La presencia del ejército árabe en el lugar es a todas luces tan fantasiosa como la extravagante identidad de Mahoma, atribuida a un tal Mahou, cardenal franco aspirante al Papado que movido por el despecho de su fracaso, habría ido a predicar su nueva y nefanda doctrina a los nómadas salvajes de Arabia. La crítica posterior de Henri Pirenne, Lucien Musset y el análisis mitoclasta de Edward Said en su imprescindible Orientalismo (Libertarias, Madrid, 1990) desmontan el andamiaje tan laboriosamente armado.
¿Cómo podía haber llegado la veloz caballería árabe, como quien dice de un tirón, a Poitiers el año 732, sin la intendencia y abasto indispensables a la travesía de mares, desiertos y montañas, en medio de pueblos aguerridos y hostiles? ¿No se contradice tan mirífica hazaña con la precisión del monje del Monte Cassino que, en la segunda mitad del siglo VIII relata la llegada de presuntos sarracenos «con sus mujeres e hijos» a Aquitania, para instalarse en ella? Los jinetes célebres como el rayo, ¿llevaban consigo a su
prole? Como veremos más adelante, las páginas en blanco de la historia, en razón de la falta de documentos fidedignos sobre lo acaecido en el siglo VIII, per miten a los fabricantes interesados de mitos ornar el pasado de su nación de la religión verdadera con
báculos, oropeles y mitras que —una vez cristalizada la leyenda y ratificada por los historiadores «patriotas»— resultan difíciles de desacralizar.
No hubo batalla en Poitiers —a lo sumo escaramuzas en tierras vecinas— ni árabe alguno intervino en ella. El Islam llegó a la provincia
Narbonense un siglo más tarde y no con su invicta caballería, sino por el «contagio» de la predicación y afinidades a las doctrinas «heréticas» profesadas de antiguo por quienes luego hablarían lalangue d’oc.
2.- Aterricemos ahora en predios más cercanos. La leyenda compostelana de Santiago Apóstol y su prolongación en Nuevo Mundo —¿cuántas ciudades y lugares denominados Santiago o simplemente Matamoros existen desde la frontera norte de México hasta la
cordillera andina?— constituye un magnífico ejemplo del «impulso revolucionario» del mito.
El traslado del sepulcro del apóstol, custodiado por los ángeles, de Palestina a Galicia el año 44 después de Cristo y su descubrimiento oportuno nueve siglos más tarde desafía desde luego toda explicación racional y creíble.¿Qué motivo podía haber inducido a los discípulos de Santiago a transportar su cuerpo al fin del mundo entonces conocido, al mismísimo finis terrae? ¿Preveían ya la terrorifica invasión sarracena y el lucido papel que el apóstol iba a desempeñar en la cruzada emprendida contra ella? Y, más asombroso aún, ¿cómo fue localizado el sepulcro romano e identificado el cadáver que, a partir de entonces, saldría milagrosamente de él para auxiliar a los cristianos con el célebre tajo de su espada invicta?

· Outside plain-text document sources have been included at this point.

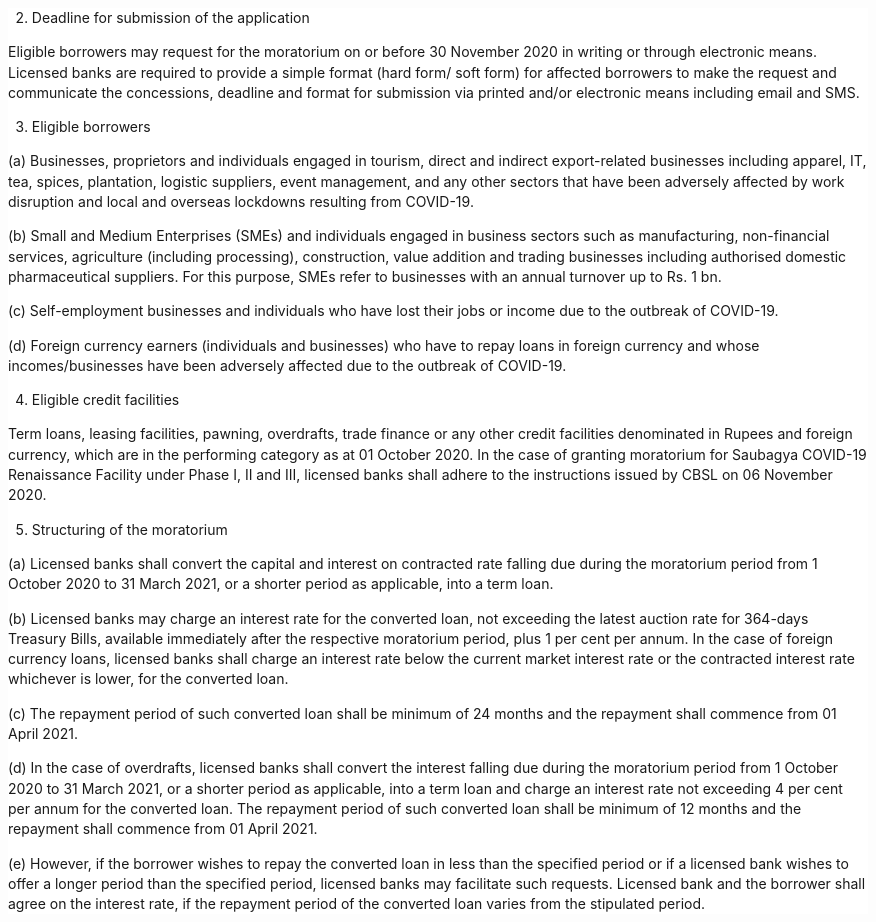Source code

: 2. Deadline for submission of the application

Eligible borrowers may request for the moratorium on or before 30 November 2020 in writing or through electronic means. Licensed banks are required to provide a simple format (hard form/ soft form) for affected borrowers to make the request and communicate the concessions, deadline and format for submission via printed and/or electronic means including email and SMS.

3. Eligible borrowers

(a) Businesses, proprietors and individuals engaged in tourism, direct and indirect export-related businesses including apparel, IT, tea, spices, plantation, logistic suppliers, event management, and any other sectors that have been adversely affected by work disruption and local and overseas lockdowns resulting from COVID-19.

(b) Small and Medium Enterprises (SMEs) and individuals engaged in business sectors such as manufacturing, non-financial services, agriculture (including processing), construction, value addition and trading businesses including authorised domestic pharmaceutical suppliers. For this purpose, SMEs refer to businesses with an annual turnover up to Rs. 1 bn.

(c) Self-employment businesses and individuals who have lost their jobs or income due to the outbreak of COVID-19.

(d) Foreign currency earners (individuals and businesses) who have to repay loans in foreign currency and whose incomes/businesses have been adversely affected due to the outbreak of COVID-19.

4. Eligible credit facilities

Term loans, leasing facilities, pawning, overdrafts, trade finance or any other credit facilities denominated in Rupees and foreign currency, which are in the performing category as at 01 October 2020. In the case of granting moratorium for Saubagya COVID-19 Renaissance Facility under Phase I, II and III, licensed banks shall adhere to the instructions issued by CBSL on 06 November 2020.

5. Structuring of the moratorium

(a) Licensed banks shall convert the capital and interest on contracted rate falling due during the moratorium period from 1 October 2020 to 31 March 2021, or a shorter period as applicable, into a term loan.

(b) Licensed banks may charge an interest rate for the converted loan, not exceeding the latest auction rate for 364-days Treasury Bills, available immediately after the respective moratorium period, plus 1 per cent per annum. In the case of foreign currency loans, licensed banks shall charge an interest rate below the current market interest rate or the contracted interest rate whichever is lower, for the converted loan.

(c) The repayment period of such converted loan shall be minimum of 24 months and the repayment shall commence from 01 April 2021.

(d) In the case of overdrafts, licensed banks shall convert the interest falling due during the moratorium period from 1 October 2020 to 31 March 2021, or a shorter period as applicable, into a term loan and charge an interest rate not exceeding 4 per cent per annum for the converted loan. The repayment period of such converted loan shall be minimum of 12 months and the repayment shall commence from 01 April 2021.

(e) However, if the borrower wishes to repay the converted loan in less than the specified period or if a licensed bank wishes to offer a longer period than the specified period, licensed banks may facilitate such requests. Licensed bank and the borrower shall agree on the interest rate, if the repayment period of the converted loan varies from the stipulated period.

Américo Castro (1885-1972), respondiendo a nuestros modernos historiadores mitólogos como Ramón Menéndez Pidal (1869-1968) y Claudio Sánchez Albornoz (1893-1984), analiza luminosamente la fuerza y supervivencia del mito:
«Los confines entre lo real y lo imaginario se desvanecen», escribe en La realidad historica de España (Madrid, 1954), «cuando lo imaginado se incorpora al proceso mismo de la existencia colectiva, pues ya dijo Shakespeare que “estamos hechos de la materia misma de nuestros sueños”.